Spiders are related to scorpions, mites and ticks. They are all hunters or ambushers. Some run along the ground to catch their prey. The the wolf spider can run very fast along the ground. Some make webs, and wait for insects to fly into them and get entangled in their sticky threads. These spiders sit on one of the threads so they know when an insect it has struck any part of the thread. They can then speed over to the insect before it has time to wriggle free. Some spiders make holes in the ground and make a web across the entrance. Others wait on grass stems or inside flowers to ambush their prey as it passes. The crab spider waits inside a flower and is camouflaged, so difficult to see. When an insect visits the flower the spider pounces on it.
The thread used for webs is the same thread spiders use to move from one branch to another. It is a long thread of material that is spun out of special glands on the underside of its body. The thread of material starts out as a liquid because it is under pressure inside the body, but it has the special property of turning to a solid when it is pulled, so as it leaves the gland it turns hard immediately. It does not have to wait until it has dried out.

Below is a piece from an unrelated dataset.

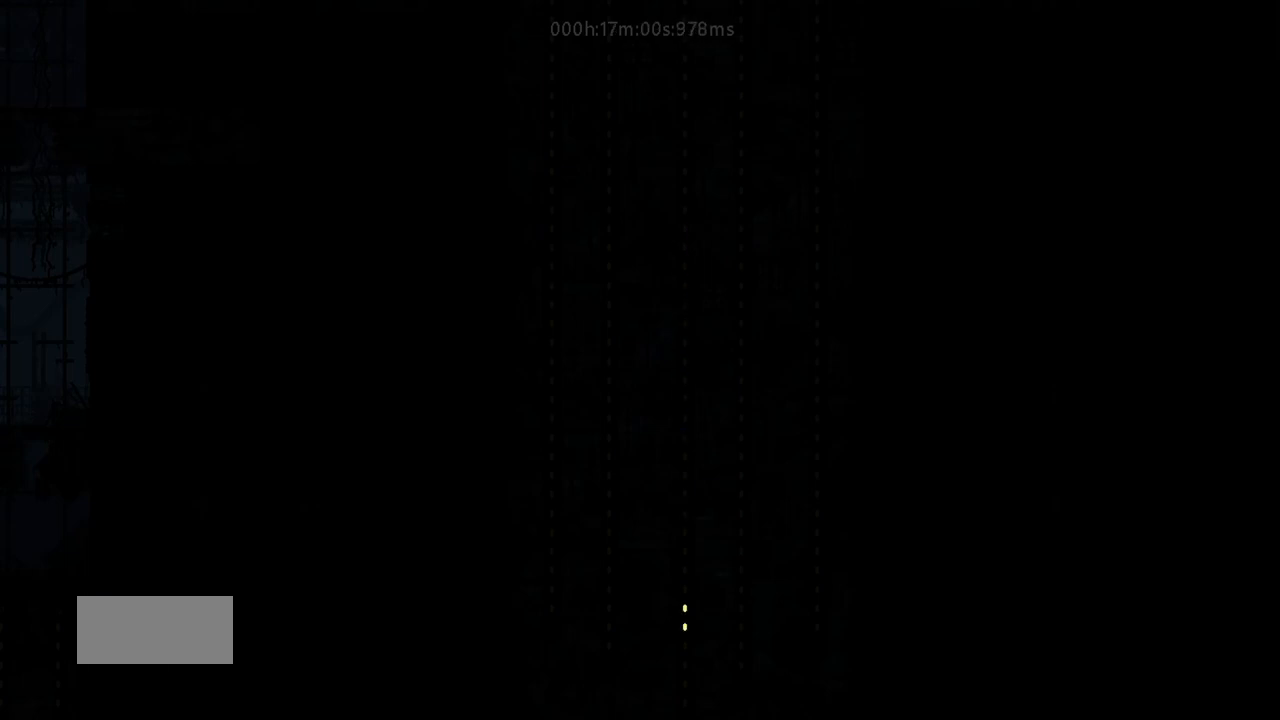
{"keys": ["down"], "events": []}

Spiders make poison which they inject into their prey using fangs near their mouths. This does not kill the prey, but paralyses it and it stays alive until the spider is ready to eat it. Only the poison of a few species, such as the black widow spider, is harmful to humans.
Spiders have a very narrow gut, and cannot eat solid food. This means that they have to turn their food into a liquid and then suck it in. Spiders pump digestive fluids into the animal they are about to eat, literally dissolving it. They then suck the digested food.
You may wonder how spiders can live indoors or in a desert without any obvious access to water. They can do this because they get all of the water they need from their prey. They also have very efficient guts that remove all water from their waste, so what leaves a spider is a dry packet of waste.
Females lay up to 3,000 eggs in one or more silk egg sacs. Many females then protect the eggs by attaching them to their webs, hiding them in nests, or dragging them wherever they go.
Baby spiders hatch as spiderlings, which are very small spiders.
Spiders have to moult as they grow because their shell is hard. Most spiders live for only one to two years. Tarantulas, however, can live for over 20 years.